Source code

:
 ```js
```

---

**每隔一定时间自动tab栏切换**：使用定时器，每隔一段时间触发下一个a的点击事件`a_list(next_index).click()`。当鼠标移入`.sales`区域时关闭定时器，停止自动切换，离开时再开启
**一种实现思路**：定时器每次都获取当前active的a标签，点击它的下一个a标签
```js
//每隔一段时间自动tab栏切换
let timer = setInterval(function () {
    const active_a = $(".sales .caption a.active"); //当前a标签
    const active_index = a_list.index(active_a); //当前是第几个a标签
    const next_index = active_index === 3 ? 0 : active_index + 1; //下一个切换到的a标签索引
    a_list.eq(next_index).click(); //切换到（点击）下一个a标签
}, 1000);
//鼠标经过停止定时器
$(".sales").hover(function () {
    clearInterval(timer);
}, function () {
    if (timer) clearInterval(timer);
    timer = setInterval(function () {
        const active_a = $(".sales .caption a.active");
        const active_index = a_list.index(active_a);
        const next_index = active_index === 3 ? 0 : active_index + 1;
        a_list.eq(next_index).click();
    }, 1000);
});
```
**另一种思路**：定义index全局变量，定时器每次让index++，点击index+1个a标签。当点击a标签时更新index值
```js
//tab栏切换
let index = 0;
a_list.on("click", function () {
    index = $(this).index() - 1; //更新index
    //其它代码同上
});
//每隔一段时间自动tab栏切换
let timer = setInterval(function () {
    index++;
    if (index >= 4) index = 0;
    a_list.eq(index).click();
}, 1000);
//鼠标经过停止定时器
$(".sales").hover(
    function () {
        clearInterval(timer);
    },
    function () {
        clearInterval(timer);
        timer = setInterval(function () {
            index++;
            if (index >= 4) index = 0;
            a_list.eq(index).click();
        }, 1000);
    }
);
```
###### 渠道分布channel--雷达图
★ ★ ★ ★ ★ ★ ★
GOAL OF THE EXERCISE -
In full and exactly as written, reproduce the records above.

EXERCISE ANSWER -
Source code

:
 ```js
```

---

**每隔一定时间自动tab栏切换**：使用定时器，每隔一段时间触发下一个a的点击事件`a_list(next_index).click()`。当鼠标移入`.sales`区域时关闭定时器，停止自动切换，离开时再开启
**一种实现思路**：定时器每次都获取当前active的a标签，点击它的下一个a标签
```js
//每隔一段时间自动tab栏切换
let timer = setInterval(function () {
    const active_a = $(".sales .caption a.active"); //当前a标签
    const active_index = a_list.index(active_a); //当前是第几个a标签
    const next_index = active_index === 3 ? 0 : active_index + 1; //下一个切换到的a标签索引
    a_list.eq(next_index).click(); //切换到（点击）下一个a标签
}, 1000);
//鼠标经过停止定时器
$(".sales").hover(function () {
    clearInterval(timer);
}, function () {
    if (timer) clearInterval(timer);
    timer = setInterval(function () {
        const active_a = $(".sales .caption a.active");
        const active_index = a_list.index(active_a);
        const next_index = active_index === 3 ? 0 : active_index + 1;
        a_list.eq(next_index).click();
    }, 1000);
});
```
**另一种思路**：定义index全局变量，定时器每次让index++，点击index+1个a标签。当点击a标签时更新index值
```js
//tab栏切换
let index = 0;
a_list.on("click", function () {
    index = $(this).index() - 1; //更新index
    //其它代码同上
});
//每隔一段时间自动tab栏切换
let timer = setInterval(function () {
    index++;
    if (index >= 4) index = 0;
    a_list.eq(index).click();
}, 1000);
//鼠标经过停止定时器
$(".sales").hover(
    function () {
        clearInterval(timer);
    },
    function () {
        clearInterval(timer);
        timer = setInterval(function () {
            index++;
            if (index >= 4) index = 0;
            a_list.eq(index).click();
        }, 1000);
    }
);
```
###### 渠道分布channel--雷达图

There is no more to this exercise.